--- Work request ---
Arrange the data lines from the line with "Herzlich Willkommen" to the line with "Datenschutzhinweisen.", including both, into a numbered list, and omit any blank lines.

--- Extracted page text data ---
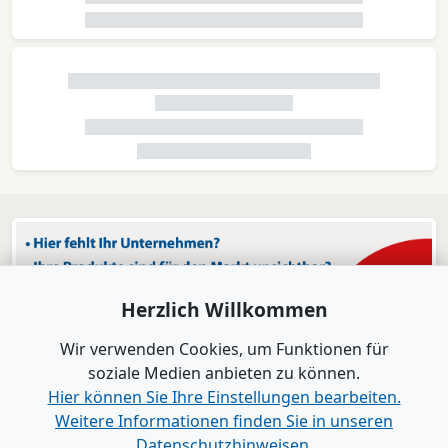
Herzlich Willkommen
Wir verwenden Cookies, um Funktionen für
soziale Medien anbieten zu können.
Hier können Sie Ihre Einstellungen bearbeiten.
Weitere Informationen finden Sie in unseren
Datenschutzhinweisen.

* * *

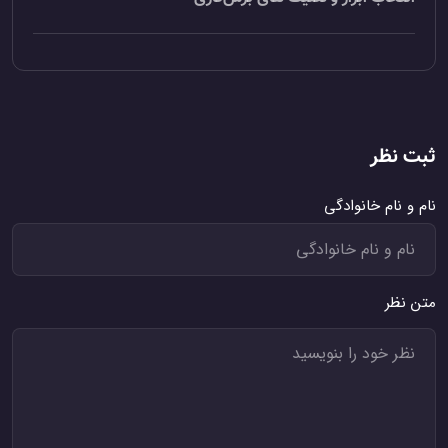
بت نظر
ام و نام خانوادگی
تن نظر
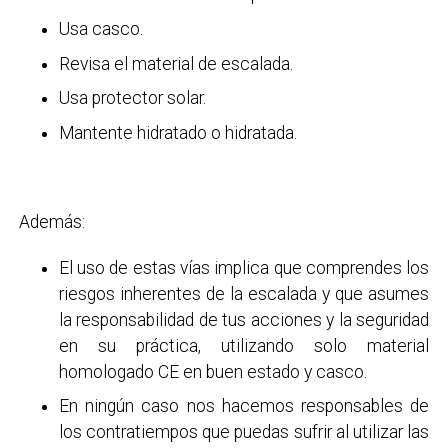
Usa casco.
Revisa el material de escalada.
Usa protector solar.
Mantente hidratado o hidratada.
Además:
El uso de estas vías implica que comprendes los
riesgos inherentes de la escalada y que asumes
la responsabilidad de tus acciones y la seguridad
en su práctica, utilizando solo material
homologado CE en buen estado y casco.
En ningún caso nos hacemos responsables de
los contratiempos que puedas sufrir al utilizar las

--- Your solution ---
1. Herzlich Willkommen
2. Wir verwenden Cookies, um Funktionen für
3. soziale Medien anbieten zu können.
4. Hier können Sie Ihre Einstellungen bearbeiten.
5. Weitere Informationen finden Sie in unseren
6. Datenschutzhinweisen.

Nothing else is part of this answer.